▶ _Goal of the exercise_
Lay out the material from the line containing "phylum: Tracheophyta" through the last line, both included, as a Markdown table with the columns Row and Line. Number each row, skip blank lines, and leave the pictures out.

[Data records]

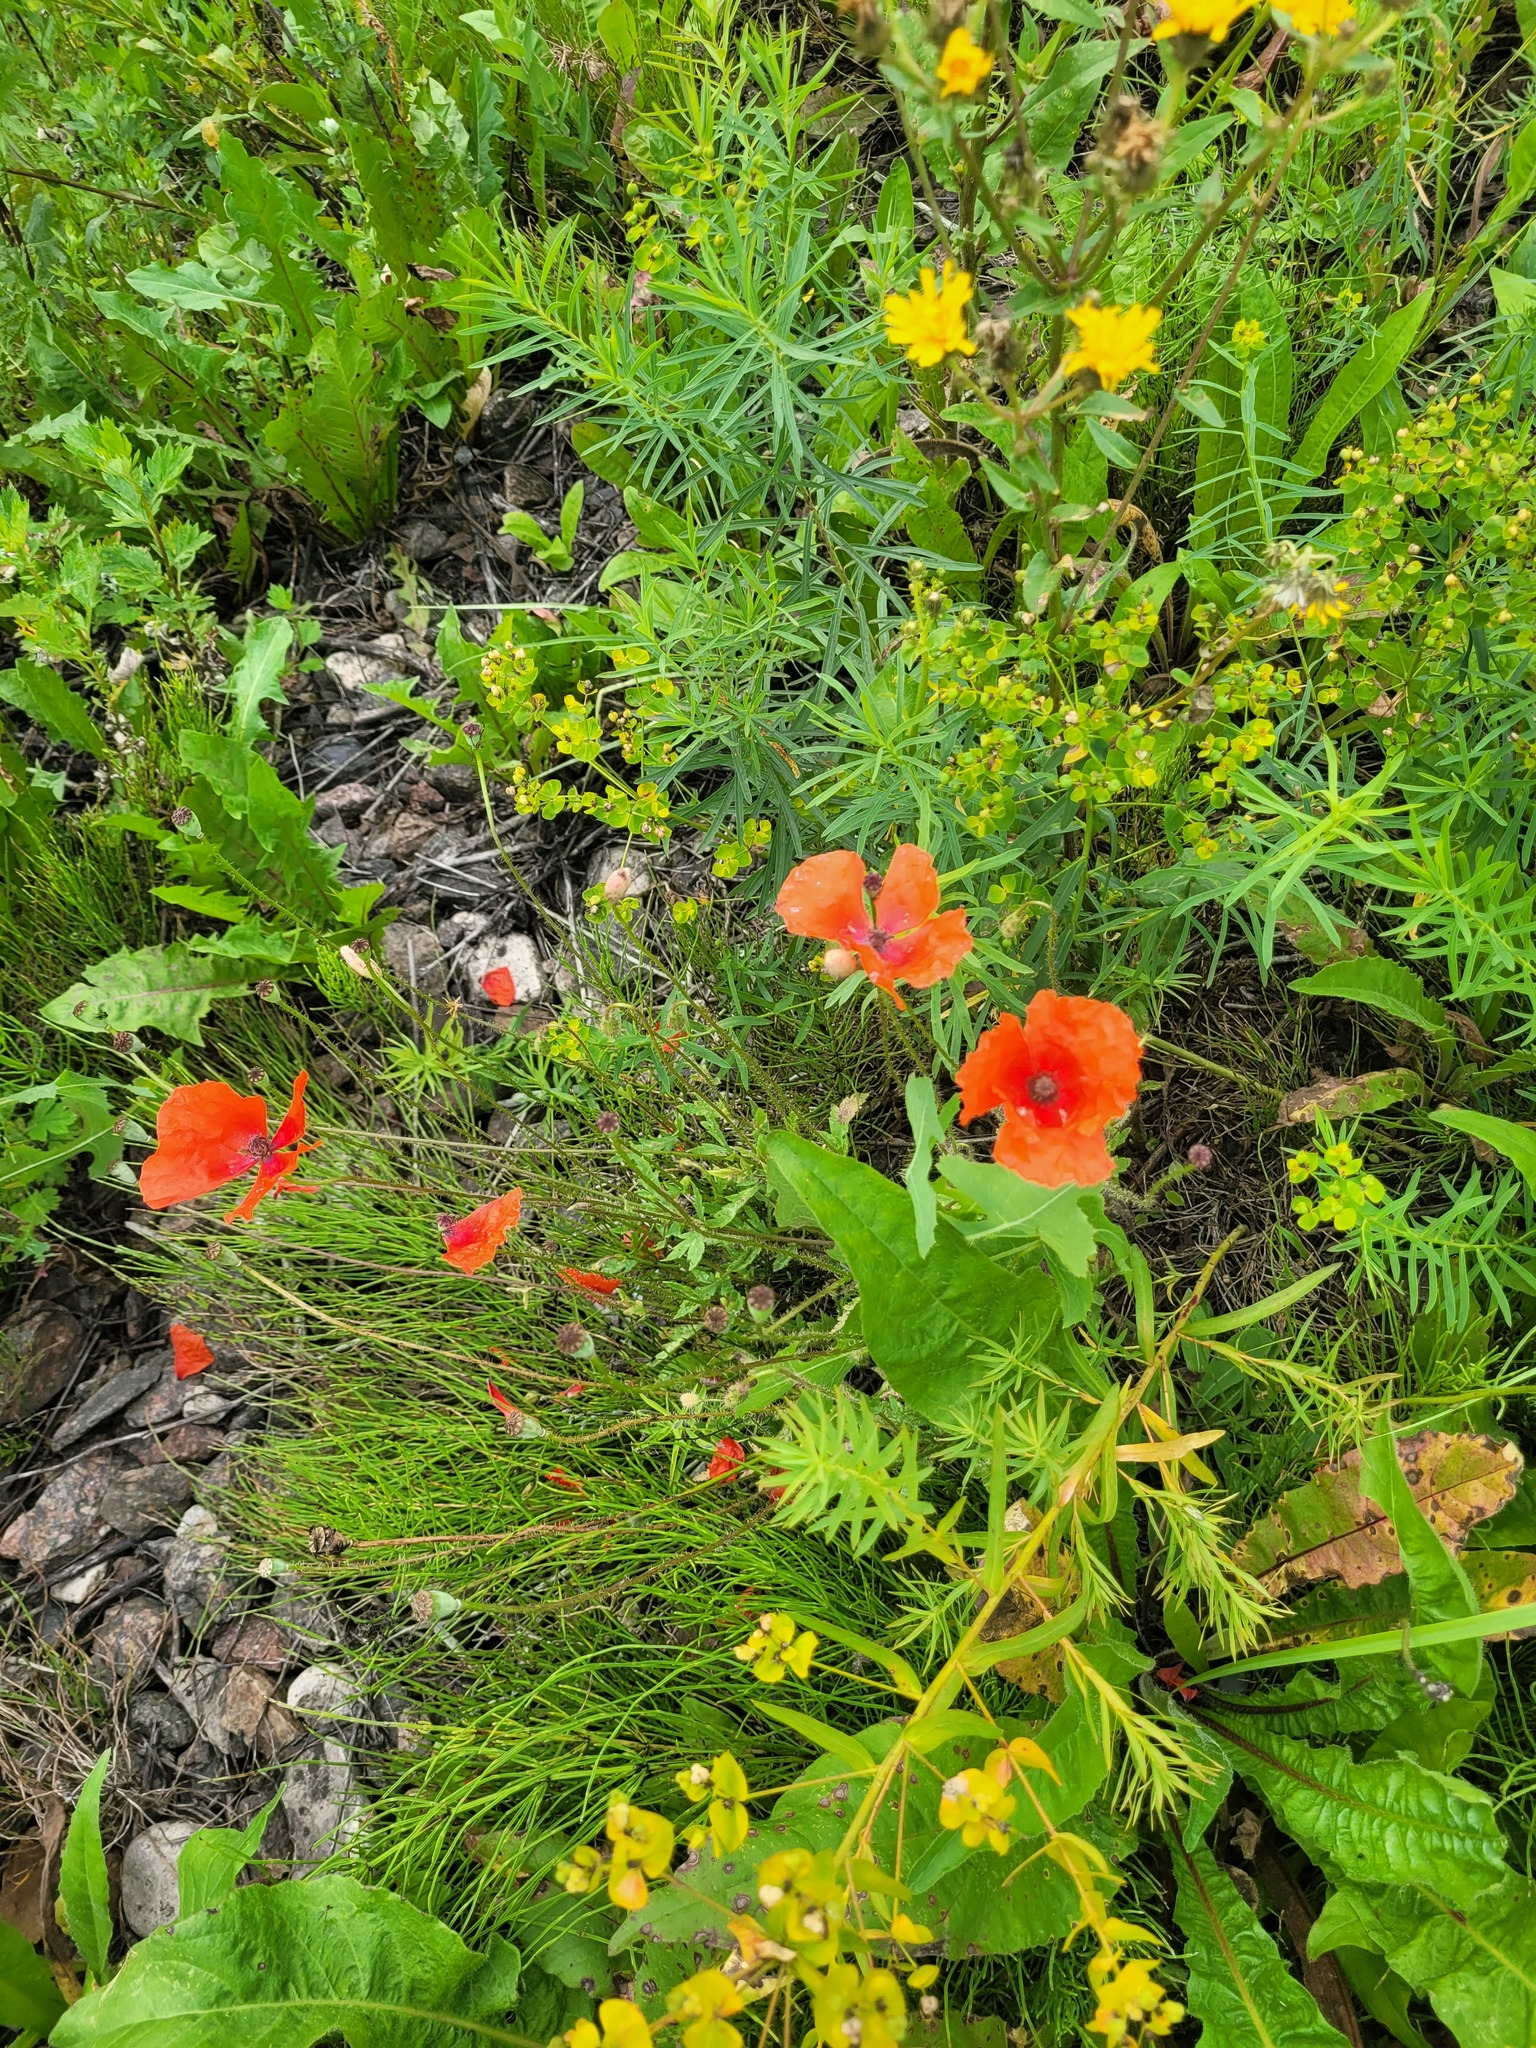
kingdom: Plantae
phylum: Tracheophyta
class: Magnoliopsida
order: Ranunculales
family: Papaveraceae
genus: Papaver
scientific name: Papaver rhoeas
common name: Corn poppy
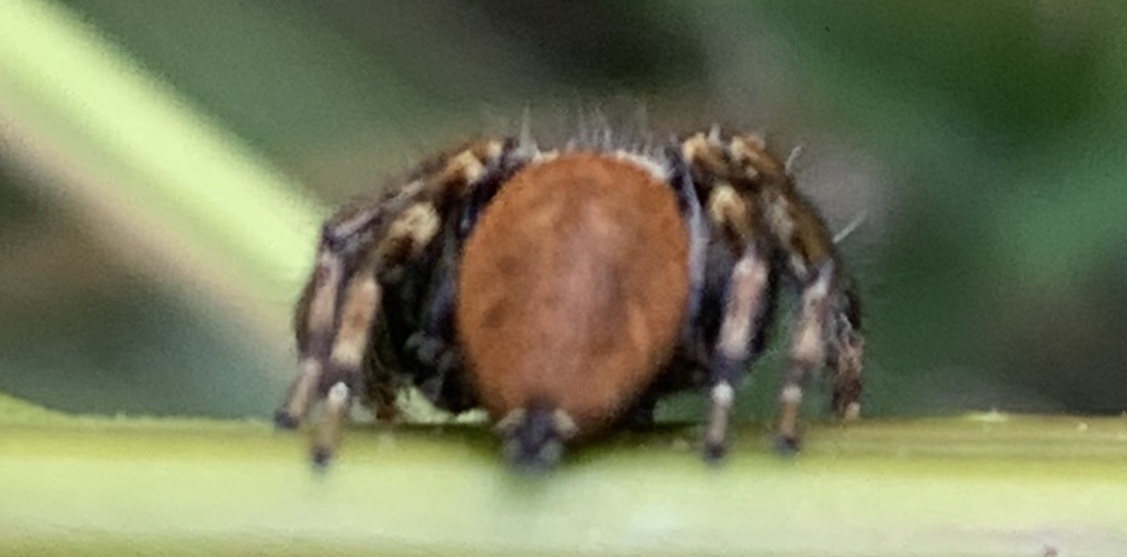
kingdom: Animalia
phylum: Arthropoda
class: Arachnida
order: Araneae
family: Salticidae
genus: Evarcha
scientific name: Evarcha jucunda
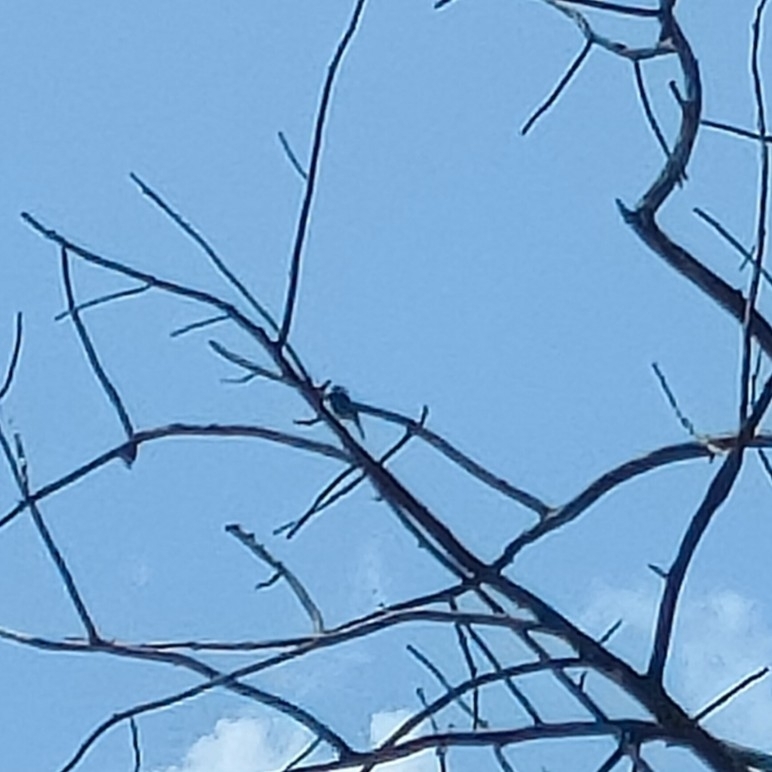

▶ _Expected answer_
| Row | Line |
|---|---|
| 1 | phylum: Tracheophyta |
| 2 | class: Magnoliopsida |
| 3 | order: Ranunculales |
| 4 | family: Papaveraceae |
| 5 | genus: Papaver |
| 6 | scientific name: Papaver rhoeas |
| 7 | common name: Corn poppy |
| 8 | kingdom: Animalia |
| 9 | phylum: Arthropoda |
| 10 | class: Arachnida |
| 11 | order: Araneae |
| 12 | family: Salticidae |
| 13 | genus: Evarcha |
| 14 | scientific name: Evarcha jucunda |